Gestion d’actifs : attention à la sortie de route si le virage «retail» est mal négocié

Publié le 4 janvier 2019 à 17h38

Pascal Koenig

Face à l’adversité rencontrée sur la collecte institutionnelle, les gérants d’actifs français se catapultent sur le marché de l’épargnant individuel en prenant le risque de ne pas amalgamer l’ensemble des attributs d’un succès sur ce segment.

La distribution «retail» offre des perspectives de collecte alléchantes, boostées par les besoins affichés par les épargnants de trouver une solution au financement de leur retraite. Deux typologies d’enveloppes devraient constituer les supports à ce développement attendu : les contrats d’assurance vie – et notamment la part UC – et les produits de capitalisation régénérés (épargne salariale, retraite collective et privée), issus de la loi Pacte en actuelle discussion.

Quels écueils éviter pour transformer cette opportunité en pari gagnant ?

L’obstacle à contourner est bien évidemment l’aversion au risque de marché des épargnants français, échaudés par la succession des crises financières et son corollaire direct, le déficit en culture financière et avant tout en culture boursière.

Bien entendu, l’industrie ne peut attendre les potentiels modules de connaissance financière délivrés aux jeunes Français dans les enseignements primaires/secondaires. C’est donc à l’industrie de prendre les devants. Une promesse explicite et/ou une offre clairement qualifiée constituent à notre sens des réponses beaucoup plus immédiates. Cela nécessite assurément d’identifier les besoins réels de l’épargnant individuel. Le consensus des études françaises tend à montrer que, pour l’investisseur privé, la sécurité est le critère de choix le plus important devant le rendement et la disponibilité ; si la sécurisation reste sa priorité, un très net désir de comprendre et de donner du sens à son épargne complète cette première silhouette commune.

Cependant, une analyse rapide des annexes financières démontre l’actuel effort chétif des producteurs à rendre lisible et explicite l’objectif d’investissement du produit par simple lecture de son intitulé. Le Large Cap Euro Ex France Euro Stoxx 50 ne dispose pas d’une dénomination à proprement parler accessible et ne semble pas à même de générer une forte pulsion d’achat.  A contrario, les produits nouveaux dits «aspirationnels» ouvrent la voie à cette demande avérée de donner du sens à son épargne (Food for Generations en est une première illustration). Cette évidence marketing nécessite d’être étayée par la mise à disposition auprès des réseaux distributeurs d’outils pédagogiques à destination des clients et de comparateurs de fonds. Ces derniers permettent à la fois de couvrir un large univers produit dans un temps court et de répondre au plus près aux différentes attentes du client exprimées lors du parcours découverte.

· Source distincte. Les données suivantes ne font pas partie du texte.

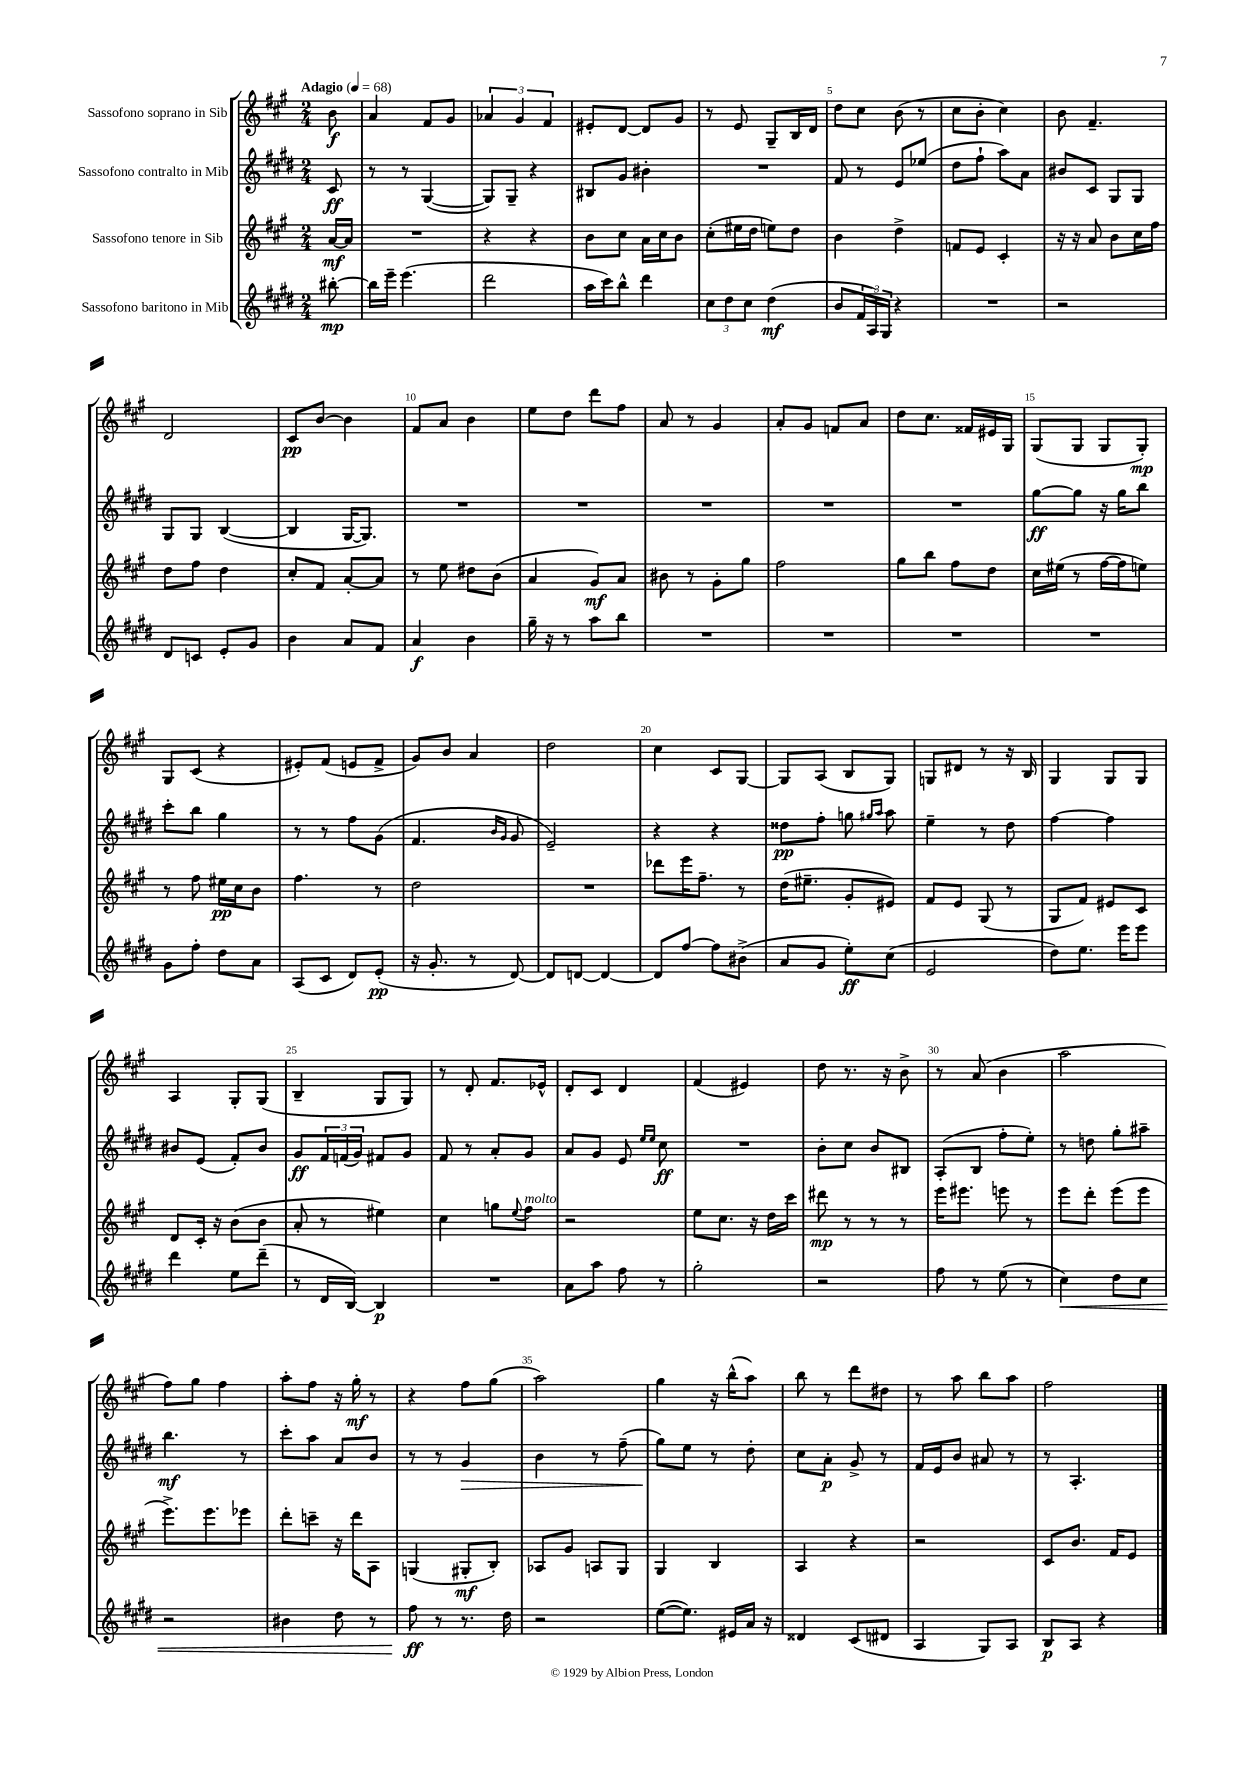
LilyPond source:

<<
\new StaffGroup <<
\new Staff = "s0" \with { instrumentName = "Sassofono soprano in Sib" } {
    \clef treble \key a \major \numericTimeSignature \time 2/4 \partial 8 \tempo "Adagio" 4 = 68
    b'8\f |
    a'4 fis'8 gis'8 |
    \tuplet 3/2 { aes'4 gis'4 fis'4 } |
    eis'8-. d'8~ d'8 gis'8 |
    r8 e'8 gis8-- b16 d'16 |
    d''8 cis''8 b'8( r8 |
    cis''8 b'8-. cis''4) |
    b'8 fis'4.-- |
    d'2 |
    cis'8\pp b'8~ b'4 |
    fis'8 a'8 b'4 |
    e''8 d''8 d'''8 fis''8 |
    a'8 r8 gis'4 |
    a'8-. gis'8 f'8 a'8 |
    d''8 cis''8. fisis'16 eis'16 gis16 |
    gis8( gis8 gis8 gis8-.\mp) |
    gis8 cis'8( r4 |
    eis'8-.) fis'8( e'8 fis'8-> |
    gis'8) b'8 a'4 |
    d''2 |
    cis''4 cis'8 gis8~ |
    gis8 a8( b8 gis8) |
    g8 dis'8 r8 r16 b16 |
    gis4 gis8 gis8 |
    a4 gis8-. gis8( |
    b4-- gis8 gis8) |
    r8 d'8-. fis'8. ees'16-^ |
    d'8-. cis'8 d'4 |
    fis'4( eis'4) |
    d''8 r8. r16 b'8-> |
    r8 a'8( b'4 |
    a''2 |
    fis''8) gis''8 fis''4 |
    a''8-. fis''8 r16 gis''16-.\mf r8 |
    r4 fis''8 gis''8( |
    a''2) |
    gis''4 r16 b''16-^( a''8) |
    b''8 r8 d'''8 dis''8 |
    r8 a''8 b''8 a''8 |
    fis''2 \bar "|." |
}
\new Staff = "s1" \with { instrumentName = "Sassofono contralto in Mib" } {
    \clef treble \key e \major \numericTimeSignature \time 2/4 \partial 8
    cis'8\ff |
    r8 r8 gis4~( |
    gis8) gis8-- r4 |
    bis8 gis'8 bis'4-. |
    R2 |
    fis'8 r8 e'8 ees''8( |
    dis''8 fis''8-! a''8) a'8 |
    bis'8 cis'8 gis8 gis8 |
    gis8 gis8 b4~( |
    b4 gis16~ gis8.) |
    R2 |
    R2 |
    R2 |
    R2 |
    R2 |
    gis''8~\ff gis''8 r16 gis''16 b''8 |
    cis'''8-. b''8 gis''4 |
    r8 r8 fis''8 gis'8( |
    fis'4. \grace { b'16 gis'16 } gis'8 |
    e'2--) |
    r4 r4 |
    disis''8\pp fis''8-. g''8 \grace { gis''16 a''16 } a''8 |
    e''4-- r8 dis''8 |
    fis''4~ fis''4 |
    bis'8 e'8( fis'8-.) bis'8 |
    gis'8\ff \tuplet 3/2 { fis'16 f'16( gis'16) } fis'8 gis'8 |
    fis'8 r8 a'8-. gis'8 |
    a'8 gis'8 e'8 \grace { e''16 e''16 } cis''8\ff |
    R2 |
    b'8-. cis''8 b'8 bis8 |
    a8-.( b8 fis''8-. e''8-.) |
    r8 d''8 gis''8-. ais''8-- |
    b''4.\mf r8 |
    cis'''8-. a''8 a'8 b'8 |
    r8 r8 gis'4\> |
    b'4 r8 fis''8--( |
    gis''8\!) e''8 r8 dis''8-. |
    cis''8 a'8-.\p gis'8-> r8 |
    fis'16 e'16 b'8 ais'8 r8 |
    r8 a4.-. \bar "|." |
}
\new Staff = "s2" \with { instrumentName = "Sassofono tenore in Sib" } {
    \clef treble \key a \major \numericTimeSignature \time 2/4 \partial 8
    a'16~\mf a'16 |
    R2 |
    r4 r4 |
    b'8 cis''8 a'16 cis''16 b'8 |
    cis''8-.( eis''16 d''16 e''8) d''8 |
    b'4 d''4-> |
    f'8 e'8 cis'4-. |
    r16 r16 a'8 b'8 cis''16 fis''16 |
    d''8 fis''8 d''4 |
    cis''8-. fis'8 a'8~-. a'8 |
    r8 e''8 dis''8 b'8( |
    a'4 gis'8\mf) a'8 |
    bis'8 r8 gis'8-. gis''8 |
    fis''2 |
    gis''8 b''8 fis''8 d''8 |
    cis''16 eis''16( r8 fis''16~ fis''16 e''8) |
    r8 fis''8 eis''16\pp cis''16 b'8 |
    fis''4. r8 |
    d''2 |
    R2 |
    des'''8 e'''16 fis''8.-- r8 |
    d''16( eis''8.-- gis'8-. eis'8) |
    fis'8 e'8 gis8( r8 |
    gis8 fis'8) eis'8 cis'8 |
    d'8 cis'16-. r16 b'8( b'8 |
    a'8-. r8 eis''4) |
    cis''4 g''8 \appoggiatura { e''8 } fis''8^\markup { \italic "molto" } |
    r2 |
    e''8 cis''8. r16 d''16 cis'''16 |
    dis'''8\mp r8 r8 r8 |
    e'''16 eis'''8. e'''8 r8 |
    e'''8 d'''8-. e'''8( e'''8 |
    e'''8.->) e'''8. ees'''8 |
    d'''8-. c'''8-- r16 d'''16 a8 |
    g4( gis8-.\mf b8-.) |
    aes8 gis'8 a8 gis8 |
    gis4 b4 |
    a4 r4 |
    r2 |
    cis'8 b'8. fis'16 e'8 \bar "|." |
}
\new Staff = "s3" \with { instrumentName = "Sassofono baritono in Mib" } {
    \clef treble \key e \major \numericTimeSignature \time 2/4 \partial 8
    bis''8~-.\mp |
    bis''16 e'''16-- e'''4.( |
    dis'''2 |
    a''16 cis'''16) b''8-^ dis'''4 |
    \tuplet 3/2 { cis''8 dis''8 cis''8 } dis''4\mf( |
    b'8 \tuplet 3/2 { fis'16 a16) gis16 } r4 |
    R2 |
    r2 |
    dis'8 c'8 e'8-. gis'8 |
    b'4 a'8 fis'8 |
    a'4\f b'4 |
    gis''16-- r16 r8 a''8 b''8 |
    R2 |
    R2 |
    R2 |
    R2 |
    gis'8 fis''8-. dis''8 a'8 |
    a8( cis'8 dis'8) e'8-.\pp( |
    r16 gis'8.-. r8 dis'8~) |
    dis'8 d'8~ d'4~ |
    d'8 fis''8~ fis''8 bis'8->( |
    a'8 gis'8 e''8-.\ff) cis''8( |
    e'2 |
    dis''8) e''8. e'''16 e'''8 |
    dis'''4 e''8 dis'''8--( |
    r8 dis'16 b16~) b4\p |
    R2 |
    a'8 a''8 fis''8 r8 |
    gis''2-. |
    r2 |
    fis''8 r8 e''8( r8 |
    cis''4\<) dis''8 cis''8 |
    r2 |
    bis'4 dis''8 r8 |
    fis''8\ff\! r8 r8. dis''16 |
    r2 |
    e''8~( e''8.) eis'16 a'16 r16 |
    disis'4 cis'8( dis'8 |
    a4 gis8) a8 |
    b8\p a8 r4 \bar "|." |
}
>>
>>
\layout { \context { \Score \override BarNumber.break-visibility = ##(#f #t #t) barNumberVisibility = #(every-nth-bar-number-visible 5) } }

De nombreuses «techs», actives dans la distribution, peuvent favoriser l’émergence de solutions originales (notamment sur l’analyse des tendances ou afin de sonder les populations cibles).

Le déploiement de l’investissement responsable sur le marché des particuliers est, en ce sens, illustratif. Les études mettent en évidence qu’une large majorité d’épargnants souhaite accorder une place importante aux impacts environnementaux et sociaux dans leurs décisions d’investissement (63 %, par exemple, pour une étude Ifop d’août 2018). Cependant, dans la même étude, seuls 5 % des Français déclarent avoir déjà investi dans un fonds ISR. Pourquoi ? Pour des raisons multiples, parmi lesquelles :

- une offre limitée et encore insuffisamment présente et identifiable dans les annexes financières ;

- une offre trop peu lisible, tant dans l’intitulé que dans les objectifs poursuivis ;

- la crainte d’investir dans un produit responsable mais qui ne délivrerait pas de performance ;

- des modèles d’allocation n’intégrant pas pleinement ces typologies de produits ;

- des réseaux de distribution et des épargnants devant s’approprier un verbiage acronymique dédié (qui s’ajoute à celui du «financier») qui accroît la confusion déjà forte et qui est renforcé par la multiplicité des labels plus ou moins adaptés.

Pour conclure, notre industrie dans toute sa diversité et dans un esprit conquérant doit épouser le message de Klaus Schwab (fondateur et président exécutif du World Economic Forum) : «Dans ce nouveau monde, ce n’est pas le gros poisson qui mange le petit ; c’est le plus rapide qui mange le plus lent.»